What's really amazing about Costco stock, though, is how thoroughly it has beaten its largest peers on a total-return basis (stock price gains plus reinvested dividends) over the last five years. By that metric, Costco has delivered returns of 260% to shareholders over that period. Competitors such as Target (TGT 0.18%) and Walmart (WMT -0.08%) lag far behind. Even mighty Amazon's (AMZN 3.43%) stock performance pales in comparison.

COST Total Return Level Chart

Data by YCharts.

As amazing as Costco has been, though, I'm in no hurry to chase the stock now. Instead, I'm betting on a big contrarian stock pick that's hiding in plain sight.

How is Amazon a contrarian stock pick?

How is a juggernaut like Amazon a contrarian stock pick (one that goes against the grain of what is popular at the moment)? Well, the e-commerce pioneer got clobbered as pandemic-driven lockdowns and social-distancing efforts ended. Online shopping went from boom times in 2020 and 2021 to pedestrian growth at best in 2022 and early 2023.

Amazon's core e-commerce segment has been showing signs of life again. Especially important, after booking operating losses in 2022 following a period of over-expansion early in the pandemic, it has finally worked its back to producing a small operating profit in 2023 after some right-sizing of its warehouses and logistics infrastructure.

Meanwhile, Costco has been a steady Eddie performer.

COST Net Income (TTM) Chart

Data by YCharts.

As a result, Amazon stock remains down nearly 20% from all-time highs in the final days of 2023 while Costco is trading near its peak.

Amazon built its empire, in part, with an obsessive focus on the customer experience. Nevertheless, the e-commerce-focused giant has a lot to learn from Costco's own obsession with its customers, and its staunch practice of relying solely on its membership fees to produce its profits. Its wholesale procurement, supply chain and logistics management, and bare-bones store experience have been the foundations of a model that has attracted an army of loyal shoppers.

In some ways, Amazon is building a similar model. It has its Amazon Prime membership program, and still to this day derives only minimal operating profits from actual e-commerce sales. But it's still largely in "experiment mode" with some other revenue outlets built atop this e-commerce core (advertising, third-party merchant services, etc.). Once it figures out the right balance between growing its shopper base and providing higher-profit ancillary services, it could become a profit-growth machine that fuels decades of strong returns for investors -- most likely with the help of stock buybacks, in Amazon's case, since it pays no dividends yet.

Will Costco stock underperform over the next five years?

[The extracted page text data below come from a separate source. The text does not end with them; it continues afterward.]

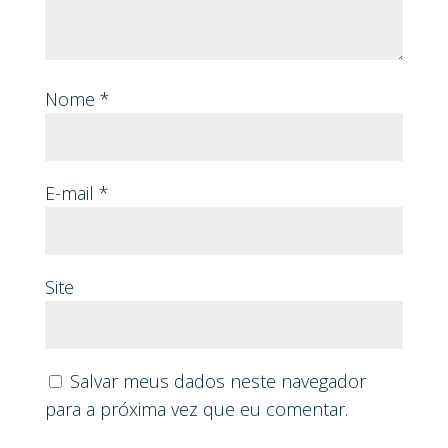
Nome
*
E-mail
*
Site
Salvar meus dados neste navegador
para a próxima vez que eu comentar.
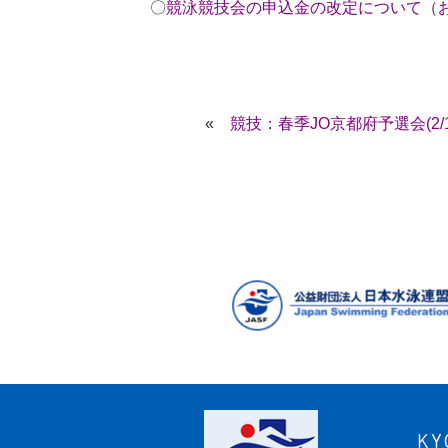
〇
競泳競技会の申込金の改定について（お知
«
競技：春季JO京都府予選会(2/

Weird things happen during periods of economic stress, and especially consumer stress. If U.S. households enjoy a resurgence in purchasing power in the coming years, I'm not sure Costco's focus on a smaller selection of merchandise at wholesale prices will make it the best company to benefit from the rally. Plus, its premium valuation (46 times trailing 12-month earnings per share, and nearly 40 times Wall Street analysts' earnings expectations for next year) just can't be ignored.

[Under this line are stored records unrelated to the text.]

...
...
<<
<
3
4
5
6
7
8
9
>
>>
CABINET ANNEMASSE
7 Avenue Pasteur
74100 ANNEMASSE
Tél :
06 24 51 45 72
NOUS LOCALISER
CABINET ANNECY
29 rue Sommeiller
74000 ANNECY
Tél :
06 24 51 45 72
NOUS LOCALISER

By contrast, Amazon -- a faster-growing business with all sorts of profit leverage potential from e-commerce plus its cloud computing leadership, which is also maturing as the cloud industry grows up -- trades for not much more of a premium on a forward-looking basis. It currently trades for 44 times next year's earnings expectations, with upside if it continues to make progress on ramping up its profit margins.

Thus, I would argue that if you missed out on Costco's incredible outperformance in the retail space over the past several years, you should fight the temptation to chase those returns by buying in now. Instead, recognize that Amazon could be next. I continue to buy it for 2024 and beyond.